Dégradation de ma moto : quelles démarches ?

Vous avez laissé votre moto ou votre scooter dans la rue et celui-ci a été dégradé. Démarches à suivre, remboursement des frais, quelles sont les conseils à retenir ?

Premier réflexe : le commissariat

Avant même de contacter votre assureur, vous devez vous rendre au commissariat pour déposer une plainte. Cet entretien donnera lieu à un procès-verbal, lequel vous permettra en effet de constituer votre dossier d’indemnisation à adresser à votre compagnie d’assurance.

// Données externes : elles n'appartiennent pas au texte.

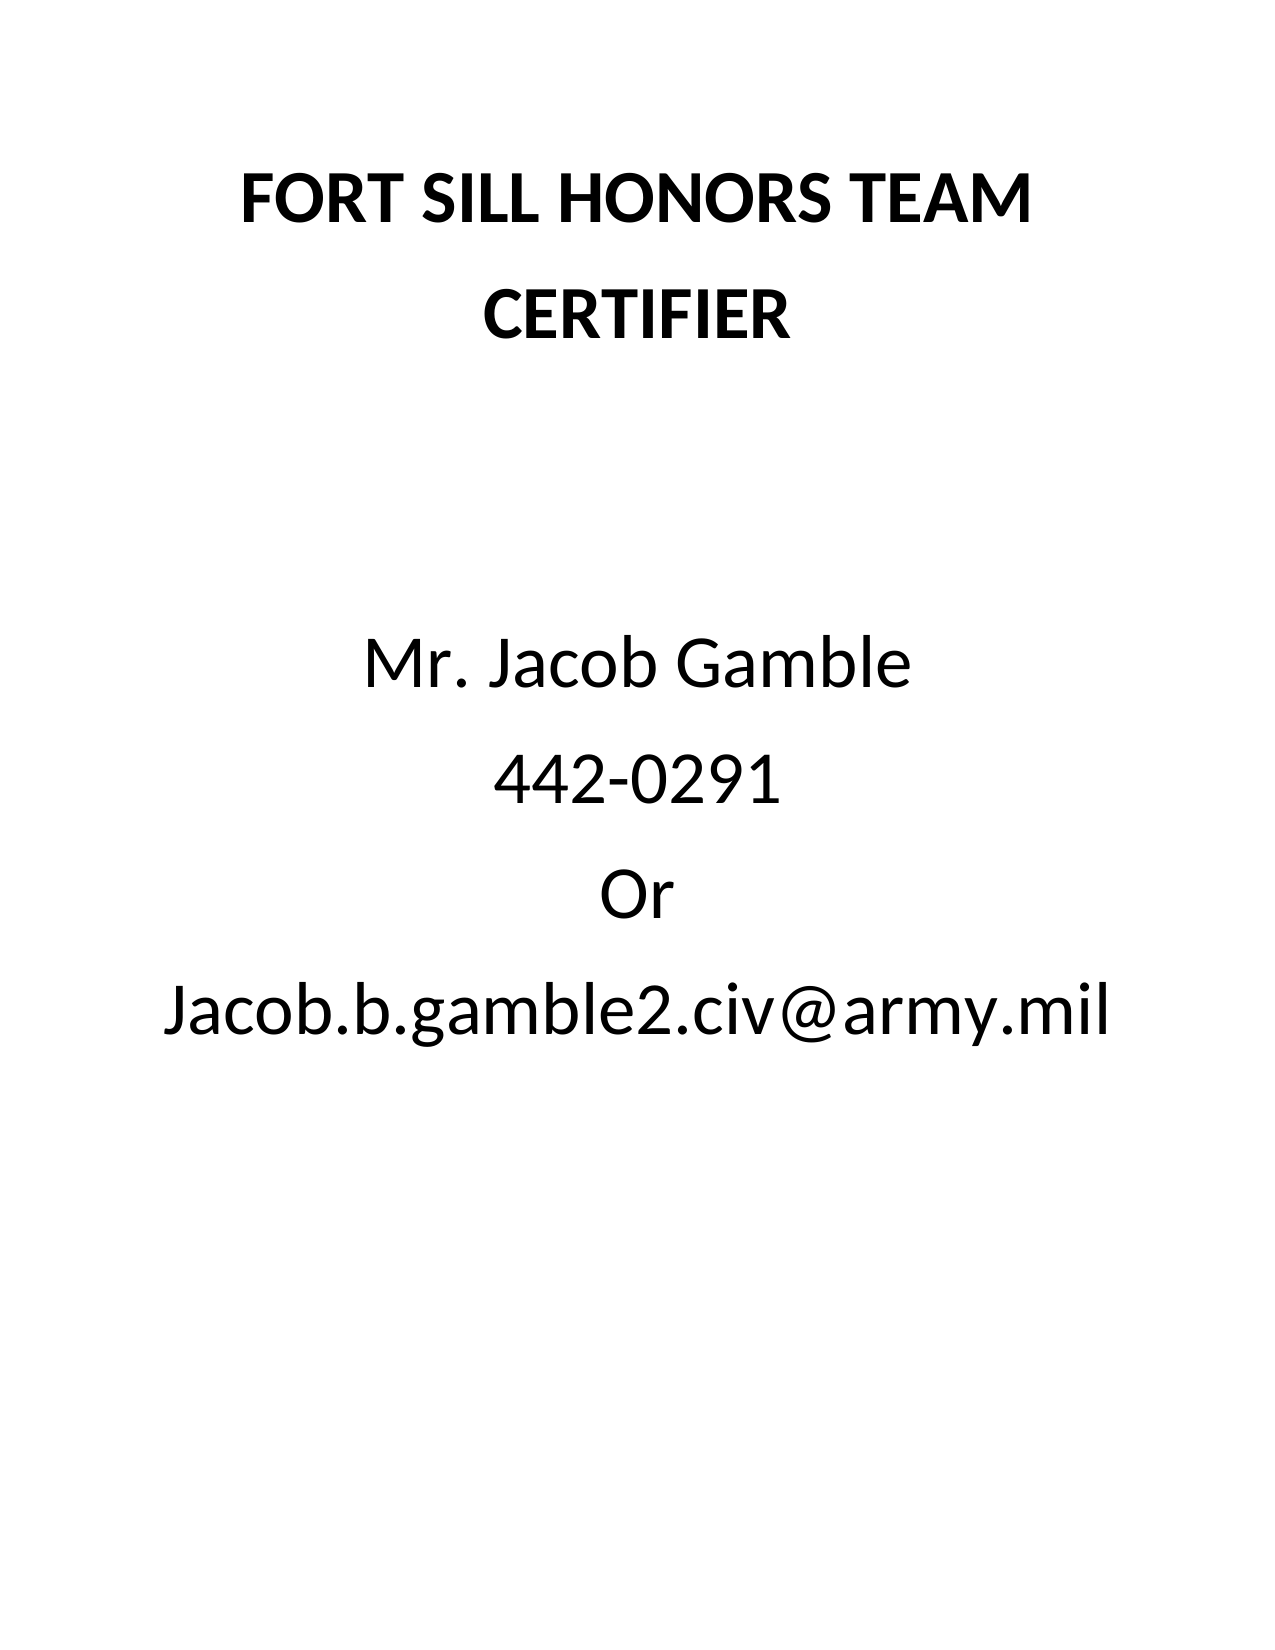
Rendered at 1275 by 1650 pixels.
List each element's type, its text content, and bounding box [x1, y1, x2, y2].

Ne perdez pas de temps, un délai d’information de votre assureur doit être respecté. Vous disposez en effet de 2 jours, à compter de la date de la dégradation, pour déclarer le sinistre à votre assureur.

L’assurance tous risques

Si vous avez souscrit une assurance tous risques, votre contrat prévoit la prise en charge des actes de vandalisme et de dégradation. Vous aurez tout de même une franchise d’assurance à payer. Tout dépend alors de la nature des dégradations : si celles-ci sont minimes, le coût des réparations peut être inférieur au montant de votre franchise.

Assurance au tiers

Si votre moto ou scooter est assuré au tiers, les réparations de l’acte de vandalisme seront entièrement à vos frais. Il existe toutefois la possibilité d’ajouter à votre contrat d’assurance au tiers des options, permettant de couvrir certains risques supplémentaires.

Les effets sur mon contrat

Etant donné que vous être victime de cet acte de vandalisme et que votre responsabilité n’entre nullement en compte, ce sinistre ne devrait pas avoir d’incidence sur le calcul de votre bonus/malus, mais mieux vaut le vérifier auprès de votre assureur.

Sachez toutefois que votre responsabilité peut être engagée, notamment en cas de stationnement gênant de votre véhicule : stationnement sur le trottoir ou devant une porte de garage par exemple.

Sachez enfin que de trop nombreux actes de vandalisme sur votre véhicule peuvent entraîner une révision de votre prime d’assurance, voire pour les cas extrêmes, l’exclusion.